Шествие заключал царь со всеми своими генералами и сенаторами. В наряде голландского корабельного барабанщика, шел он все время пешком и, с таким видом, как будто делал самое нужное дело, бил в барабан.
Невской першпективой, от деревянного моста на речке Фонтанной к Ямской Слободе, где было кладбище, двигалось шествие и за ним толпа. Люди выглядывали из окон, выбегали из домов, и в суеверном страхе не знали православные – креститься или отплевываться. А немцы говорили: «такого-де шествия едва ли где придется увидеть, кроме России!»
Был пятый час вечера. Быстро темнело. Шел мокрый снег хлопьями. По обеим сторонам першпективы два ряда голых липок и крыши низеньких домиков белели от снега. Густел туман. И в мутно-желтом тумане, и в мутно-красном свете факелов это шествие казалось бредом, наваждением дьявольским.
Но толпа, хотя и в страхе, бежала, не отставая, шлепая по грязи и рассказывая шепотом страшные, тоже подобные бреду, слухи о нечистой силе, которая будто бы завелась в Петербурге.

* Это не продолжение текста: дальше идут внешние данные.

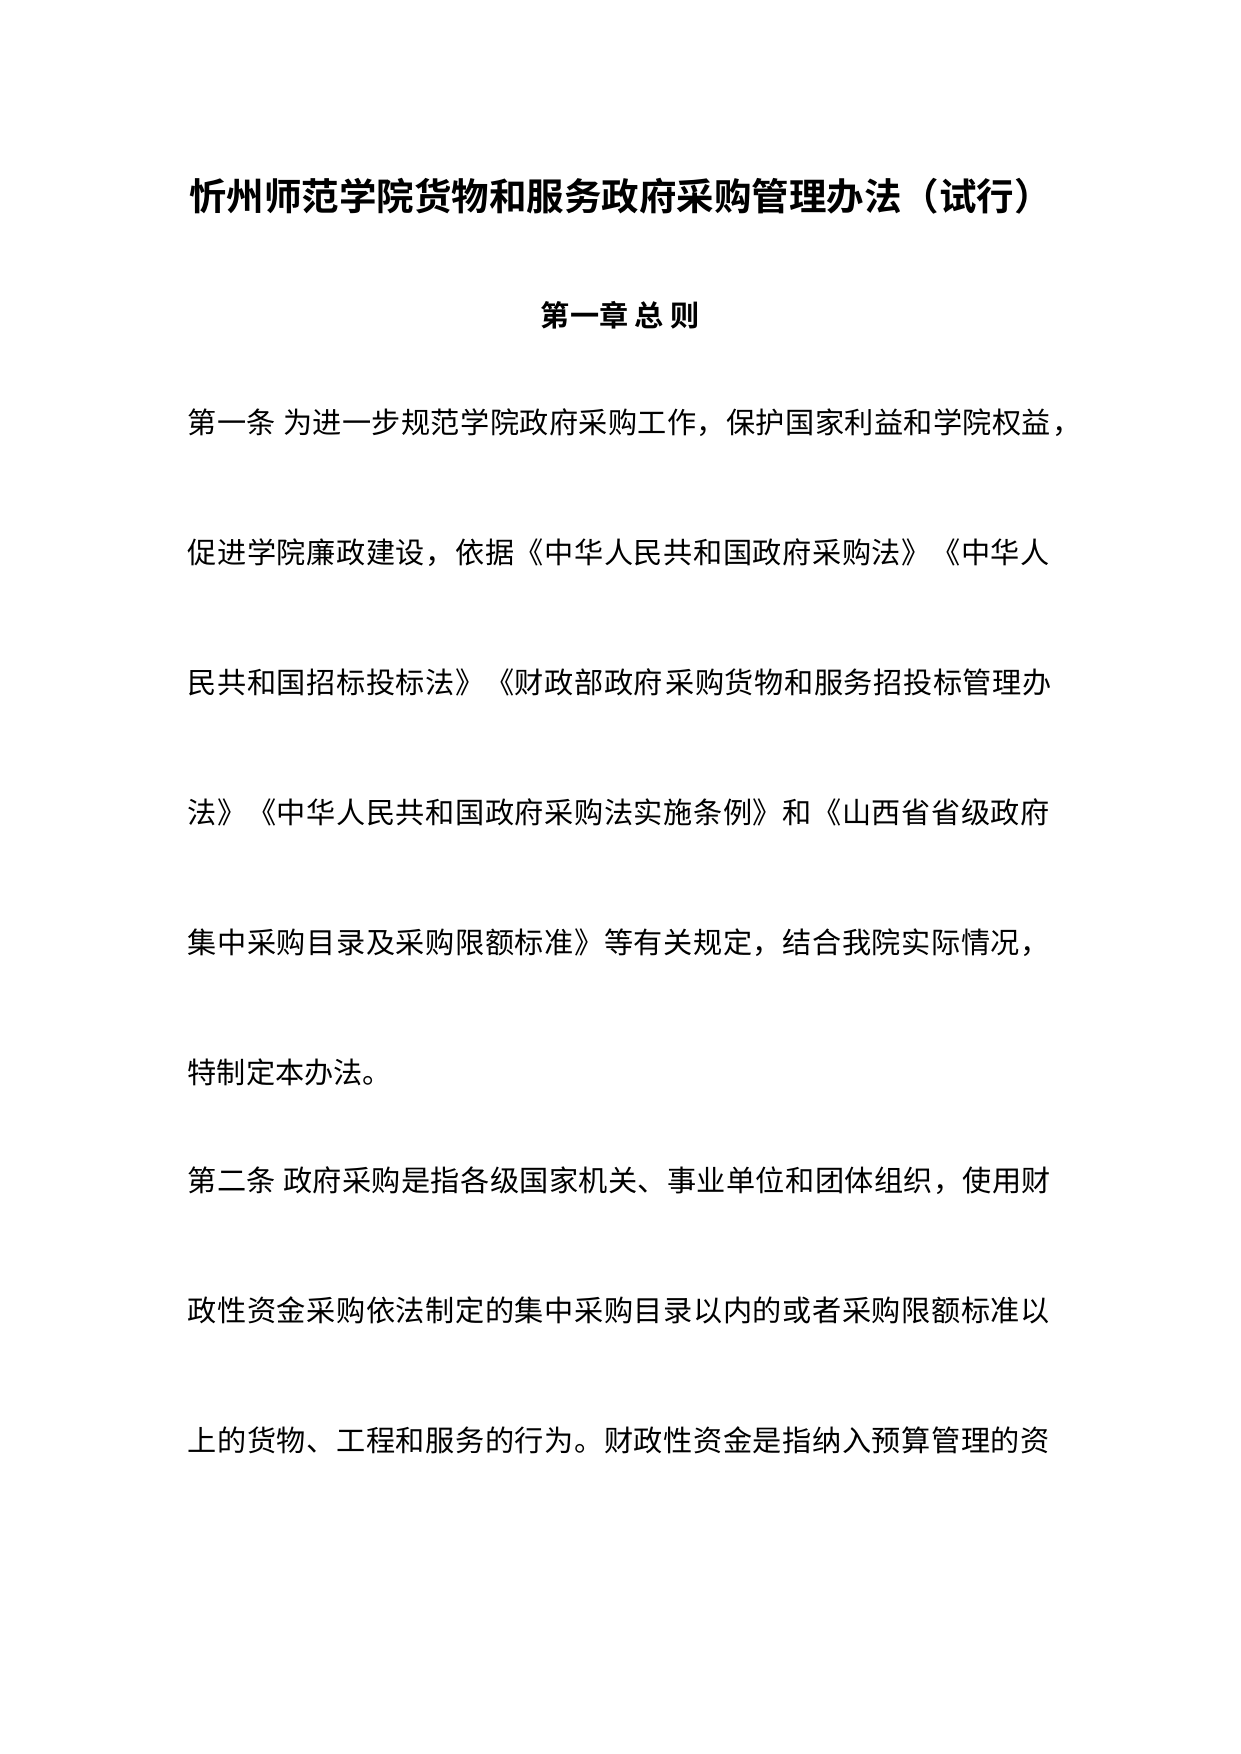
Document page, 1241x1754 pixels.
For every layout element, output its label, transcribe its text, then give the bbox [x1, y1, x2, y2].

text 忻州师范学院货物和服务政府采购管理办法（试行） [187, 162, 1053, 227]
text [187, 1146, 1053, 1471]
text 第一条 为进一步规范学院政府采购工作，保护国家利益和学院权益，促进学院廉政建设，依据《中华人民共和国政府采购法》《中华人民共和国招标投标法》《财政部政府采购货物和服务招投标管理办法》《中华人民共和国政府采购法实施条例》和《山西省省级政府集中采购目录及采购限额标准》等有关规定，结合我院实际情况，特制定本办法。 [187, 388, 1053, 1103]
text 第一章 总 则 [187, 281, 1053, 346]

Намедни ночью караульный у Троицы слышал в трапезе церковной стук, подобием бегания; и в колокольне кто-то бегал по деревянной лестнице, так что ступени тряслись; а утром псаломщик, когда пошел благовестить, увидел, что стремянка-лестница оторвана, и веревка, спущенная для благовесту, обернута вчетверо.
– Никто другой, как черт, – догадывались одни.
– Не черт, а кикимора, – возражали другие.
Старушка селедочница с Охты собственными глазами видела кикимору, как она пряжу прядет:
– Вся голая, тонешенька, чернешенька, а головенка махонькая, с наперсточек, а туловища не спознать с соломинкой.